Names in goblet
M. J. Pascual
renimar at yahoo.com
Tue Jun 10 00:05:15 UTC 2003
No: HPFGUIDX 59740
--- In HPforGrownups at yahoogroups.com, "jdr0918" <jdr0918 at h...> wrote:
> The Sergeant Majorette says:
> This is something that really bothers me, and I have the sinking
> feeling that it is merely a plot hole; namely, how dumb does a
magic
> object have to be to be fooled into thinking there could be a
> *fourth" entrant in a *tri*-wizard tournament?
> --JDR
I can easily imagine that crafting magical items -- essentially
objects empowered (by magic) to automate things -- as the WW
equivalent to machinery and software. The Sorting Hat is the
equivalent to a university's admissions application which tries
to balance faculties and schools given a set of criteria, for
example. (High scores in mathematics? Science admission!)

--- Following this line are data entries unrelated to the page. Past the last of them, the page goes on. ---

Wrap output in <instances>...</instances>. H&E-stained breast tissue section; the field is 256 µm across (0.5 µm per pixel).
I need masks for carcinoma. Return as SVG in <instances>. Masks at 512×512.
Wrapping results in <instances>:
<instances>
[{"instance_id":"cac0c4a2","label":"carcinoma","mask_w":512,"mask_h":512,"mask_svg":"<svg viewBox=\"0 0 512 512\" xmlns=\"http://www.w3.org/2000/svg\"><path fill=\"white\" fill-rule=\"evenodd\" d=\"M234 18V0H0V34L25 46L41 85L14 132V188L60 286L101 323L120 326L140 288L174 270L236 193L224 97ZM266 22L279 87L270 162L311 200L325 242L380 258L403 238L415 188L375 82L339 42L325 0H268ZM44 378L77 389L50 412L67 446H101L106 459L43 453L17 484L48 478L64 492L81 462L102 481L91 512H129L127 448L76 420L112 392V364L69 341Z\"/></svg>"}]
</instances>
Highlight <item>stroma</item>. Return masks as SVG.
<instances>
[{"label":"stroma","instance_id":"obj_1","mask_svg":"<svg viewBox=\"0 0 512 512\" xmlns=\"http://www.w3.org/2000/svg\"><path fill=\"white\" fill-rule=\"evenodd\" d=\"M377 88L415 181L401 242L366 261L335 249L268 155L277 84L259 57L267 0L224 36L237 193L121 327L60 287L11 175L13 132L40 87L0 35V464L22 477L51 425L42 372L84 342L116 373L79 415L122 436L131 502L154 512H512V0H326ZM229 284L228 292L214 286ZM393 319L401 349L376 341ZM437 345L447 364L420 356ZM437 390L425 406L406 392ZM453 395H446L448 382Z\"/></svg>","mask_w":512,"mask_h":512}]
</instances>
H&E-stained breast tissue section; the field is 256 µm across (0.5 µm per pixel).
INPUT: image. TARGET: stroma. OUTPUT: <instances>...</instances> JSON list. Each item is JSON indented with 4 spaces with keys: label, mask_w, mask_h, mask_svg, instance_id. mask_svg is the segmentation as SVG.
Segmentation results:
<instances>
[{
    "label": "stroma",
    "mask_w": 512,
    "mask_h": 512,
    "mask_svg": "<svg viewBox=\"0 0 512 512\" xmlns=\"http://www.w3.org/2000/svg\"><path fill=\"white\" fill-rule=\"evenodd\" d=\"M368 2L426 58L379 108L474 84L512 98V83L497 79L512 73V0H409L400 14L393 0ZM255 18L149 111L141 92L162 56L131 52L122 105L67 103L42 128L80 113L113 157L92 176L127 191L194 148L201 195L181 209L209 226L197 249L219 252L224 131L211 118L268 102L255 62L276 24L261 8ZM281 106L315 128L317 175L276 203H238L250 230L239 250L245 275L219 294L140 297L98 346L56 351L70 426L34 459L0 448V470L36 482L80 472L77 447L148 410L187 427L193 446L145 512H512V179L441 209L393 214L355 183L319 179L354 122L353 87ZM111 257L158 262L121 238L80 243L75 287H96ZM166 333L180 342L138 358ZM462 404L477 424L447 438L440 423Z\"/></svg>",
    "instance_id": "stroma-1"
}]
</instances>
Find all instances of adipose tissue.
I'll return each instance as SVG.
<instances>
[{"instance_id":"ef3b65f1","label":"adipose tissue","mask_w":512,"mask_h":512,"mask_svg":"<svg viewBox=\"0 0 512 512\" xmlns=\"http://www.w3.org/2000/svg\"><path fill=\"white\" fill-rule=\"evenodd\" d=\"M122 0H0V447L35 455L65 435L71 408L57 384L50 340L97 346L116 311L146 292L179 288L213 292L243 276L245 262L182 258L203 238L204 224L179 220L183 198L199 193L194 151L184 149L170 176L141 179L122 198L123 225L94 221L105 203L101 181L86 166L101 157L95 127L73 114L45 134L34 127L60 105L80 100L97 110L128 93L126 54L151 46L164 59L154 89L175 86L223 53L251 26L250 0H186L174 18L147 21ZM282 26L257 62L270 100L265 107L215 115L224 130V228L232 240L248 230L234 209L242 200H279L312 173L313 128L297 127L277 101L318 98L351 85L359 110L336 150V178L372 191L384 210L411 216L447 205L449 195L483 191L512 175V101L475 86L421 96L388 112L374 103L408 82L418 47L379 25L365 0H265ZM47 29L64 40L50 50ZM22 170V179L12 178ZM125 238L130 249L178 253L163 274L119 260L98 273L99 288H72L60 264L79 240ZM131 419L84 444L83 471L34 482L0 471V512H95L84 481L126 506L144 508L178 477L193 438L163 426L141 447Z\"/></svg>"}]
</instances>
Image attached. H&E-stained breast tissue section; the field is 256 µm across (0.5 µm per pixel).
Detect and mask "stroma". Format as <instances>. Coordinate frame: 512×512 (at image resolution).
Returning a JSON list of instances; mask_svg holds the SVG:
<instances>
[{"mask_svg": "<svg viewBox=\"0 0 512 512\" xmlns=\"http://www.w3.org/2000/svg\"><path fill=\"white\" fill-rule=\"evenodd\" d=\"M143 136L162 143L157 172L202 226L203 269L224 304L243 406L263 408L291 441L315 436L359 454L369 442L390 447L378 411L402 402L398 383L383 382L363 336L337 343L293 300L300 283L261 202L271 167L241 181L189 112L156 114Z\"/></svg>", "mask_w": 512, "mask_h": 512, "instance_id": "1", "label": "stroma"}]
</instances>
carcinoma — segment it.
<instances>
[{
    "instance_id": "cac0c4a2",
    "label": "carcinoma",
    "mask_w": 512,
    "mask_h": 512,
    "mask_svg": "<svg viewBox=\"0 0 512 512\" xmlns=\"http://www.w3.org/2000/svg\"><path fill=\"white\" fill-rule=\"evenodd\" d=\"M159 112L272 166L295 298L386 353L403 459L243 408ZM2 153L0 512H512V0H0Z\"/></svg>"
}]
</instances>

As such, the Tri-Wizard Cup was enchanted ("programmed") to accept
paper with names and schools ("input") and return one person from
each school who best fits competition criteria ("output"). Anybody
who codes for a living knows this maxim all too well:
A computer does _exactly_ everything you tell it to. Not what you
_want_.
The fact it's called "Tri-Wizard Cup" is irrelevant. It could be
called "The Culling Cup". All that matters, is that it was instructed
to accept names with schools, group the schools uniquely, and select
one from each of those groups. The practice of only allowing students
from three schools to enter, hid this design/implementation flaw
("bug").
Now, I know fake-Moody said it was "hoodwinked" into accepted Harry's
name, but really... can you accept the word of a Voldemort supporter
at face value? It may very well have been as easy as 'Harry Potter -
Nyah, nyah' on a scrap of parchment and slipped in during the evening.